TRICKED INTO AN AMBUSH

Mr. Rhoden had tricked her into an ambush, she said.

"The Sunday night when I was leaving him ask me if I was going to move and leave him. Ah tell him yes. My 11-year-old who is Kadian, tried to come into the car with us and him tell her that she can't come because him wasn't sure if him was going to come back home right away," she said. "We were driving along when he turned onto the Old Stony Hill Road. I asked him why him driving this way and he said because it is shorter."

Ms. Moore said she started getting a little suspicious of Rhoden's motive when she realised how slow he was driving along the road as he generally drove fast.

He then complained of the car, "boiling over" several times and when he stopped along the road the third time, he opened the trunk of his car and came back and asked her if she would leave him for another man.

Before she could answer, he gripped her hair and plunged a knife in her chest and inflicted several stabs to her body before leaving her for dead in bushes.

"Even though I was blacking out mi see when him run off. Him run off so fast him just jump in the car and drive off," said Ms. Moore.

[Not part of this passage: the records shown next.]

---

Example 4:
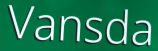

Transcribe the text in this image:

Vansda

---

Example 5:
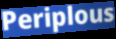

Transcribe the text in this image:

Periplous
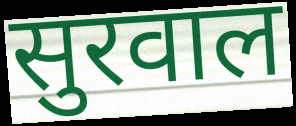
सुरवाल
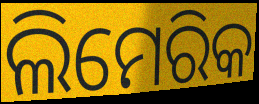
ଲିମେରିକ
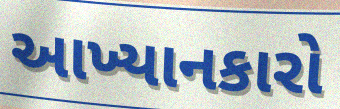
આખ્યાનકારો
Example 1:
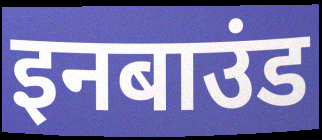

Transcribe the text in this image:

इनबाउंड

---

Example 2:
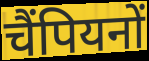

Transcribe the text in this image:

चैंपियनों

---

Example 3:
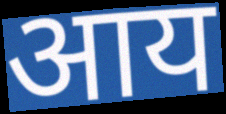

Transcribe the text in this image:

आय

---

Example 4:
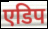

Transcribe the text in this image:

एडिप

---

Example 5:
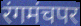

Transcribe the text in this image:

रंगमंचपर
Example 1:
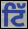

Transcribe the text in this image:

ਟਿੱ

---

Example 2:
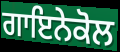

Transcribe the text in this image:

ਗਾਇਨੇਕੋਲ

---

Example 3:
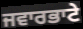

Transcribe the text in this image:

ਜਵਾਰਭਾਟੇ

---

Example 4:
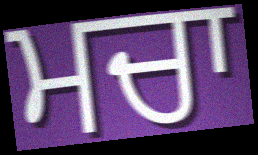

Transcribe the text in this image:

ਮਚਾ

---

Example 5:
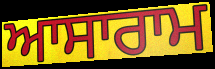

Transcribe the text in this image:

ਆਸਾਰਾਮ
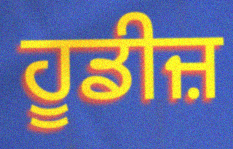
ਹੂਡੀਜ਼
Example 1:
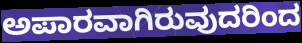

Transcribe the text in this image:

ಅಪಾರವಾಗಿರುವುದರಿಂದ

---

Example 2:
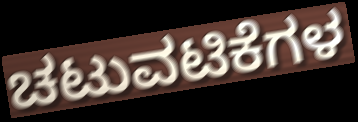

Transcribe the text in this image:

ಚಟುವಟಿಕೆಗಳ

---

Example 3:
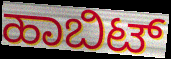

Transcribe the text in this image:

ಹಾಬಿಟ್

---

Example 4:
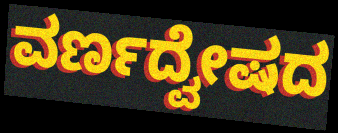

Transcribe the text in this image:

ವರ್ಣದ್ವೇಷದ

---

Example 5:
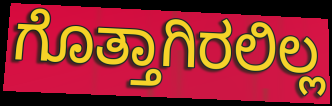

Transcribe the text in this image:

ಗೊತ್ತಾಗಿರಲಿಲ್ಲ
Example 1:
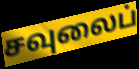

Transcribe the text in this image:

சவுலைப்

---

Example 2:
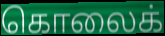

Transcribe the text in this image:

கொலைக்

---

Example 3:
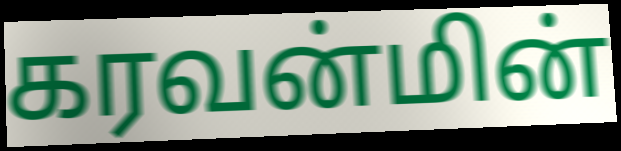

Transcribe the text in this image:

கரவன்மின்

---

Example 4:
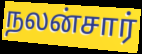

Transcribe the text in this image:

நலன்சார்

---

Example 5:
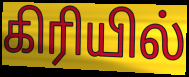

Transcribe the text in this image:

கிரியில்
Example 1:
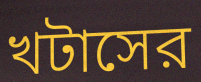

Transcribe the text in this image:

খটাসের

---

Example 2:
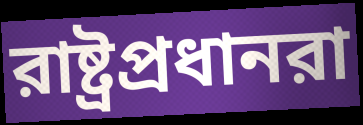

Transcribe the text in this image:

রাষ্ট্রপ্রধানরা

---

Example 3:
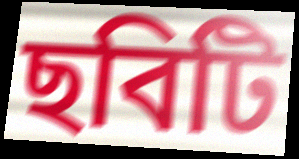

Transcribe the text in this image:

ছবিটি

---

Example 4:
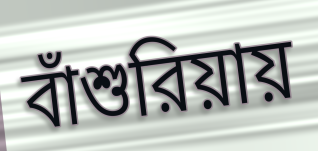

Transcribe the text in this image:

বাঁশুরিয়ায়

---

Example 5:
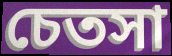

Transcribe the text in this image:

চেতসা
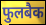
फुलबैक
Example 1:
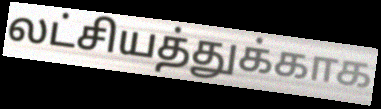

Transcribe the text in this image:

லட்சியத்துக்காக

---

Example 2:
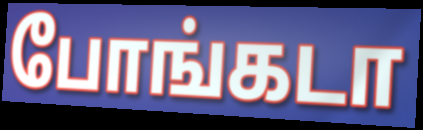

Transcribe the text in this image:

போங்கடா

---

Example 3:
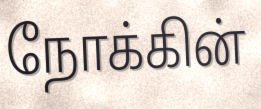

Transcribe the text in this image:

நோக்கின்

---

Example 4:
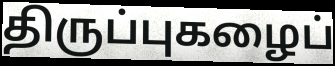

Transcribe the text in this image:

திருப்புகழைப்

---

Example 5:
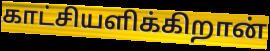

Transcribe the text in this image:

காட்சியளிக்கிறான்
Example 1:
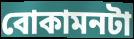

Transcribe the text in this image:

বোকামনটা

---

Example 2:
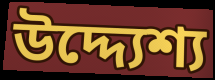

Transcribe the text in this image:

উদ্দ্যেশ্য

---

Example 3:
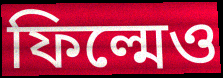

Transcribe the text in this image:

ফিল্মেও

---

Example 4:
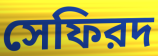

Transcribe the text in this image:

সেফিরদ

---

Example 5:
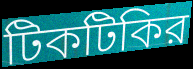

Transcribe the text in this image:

টিকটিকির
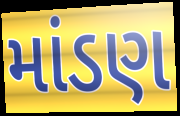
માંડણ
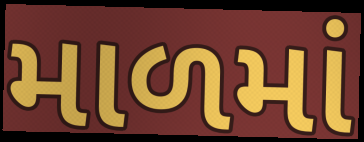
માળમાં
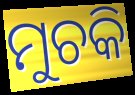
ମୁଚକି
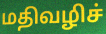
மதிவழிச்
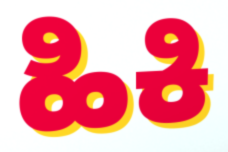
ಹಿಕಿ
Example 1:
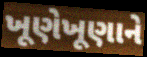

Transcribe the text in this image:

ખૂણેખૂણાને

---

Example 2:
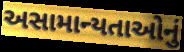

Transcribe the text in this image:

અસામાન્યતાઓનું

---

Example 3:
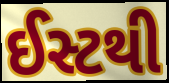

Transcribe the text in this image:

ઈસ્ટથી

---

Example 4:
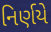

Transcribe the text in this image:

નિર્ણયે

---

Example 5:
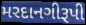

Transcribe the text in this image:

મરદાનગીરૂપી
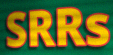
SRRs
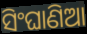
ସିଂଘାଣିଆ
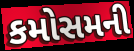
કમોસમની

After fighting the blackouts in the bushes for several minutes, Ms. Moore said she stumbled onto the road and tried to wave down motorists for help but everybody swerved away from her as she staggered in the road.

She later remembered that she had her cellular phone in her bag and used it to call 119 which she said responded fast enough.

CHILDREN ATTACKED

Mr. Rhoden's murderous rage, however, climaxed on the sleeping girls at Crescent Road where Goldiana was the first victim. The girls were so shocked that they did not even scream.

"I was asleep when I got the first chop," said Goldiana. "I tried to get up off the bed but he pushed me back and just kept chopping. I was trying to get the blood out of my face and I asked him if him going to kill me and him say 'yes,'" said Goldiana. "I ran to the bathroom and tried to wash the blood from my face and that was when I realised that my hand was gone," said Goldiana.

She said as she fretted in fearful silence in the bathroom, she heard six-year-old Tat-jona plead ,"mi nuh do nutten Daddy," then Kadian followed with the same.

Soon after their cries she heard the chopping start again and she made a dash to a zinc building on the compound where she lived.

"All I was interested in is to call my mother," said Goldiana who explained that she realised she was laying down in dog filth.

She had no idea that Kadian had managed to escape from the house to get help, but, after she heard the voices of neighbours, she began screaming for "help!"

Now, when she looks back, says Goldiana, "Death was too easy for him (Wilfred). He should have lived, gone before the court and the judge give him back to us so that we could do what we want with him. Death was too easy."

Wilfred Rhoden died on December 17, 2003, succumbing to wounds he received during his suicide attempt after he had chopped up his family.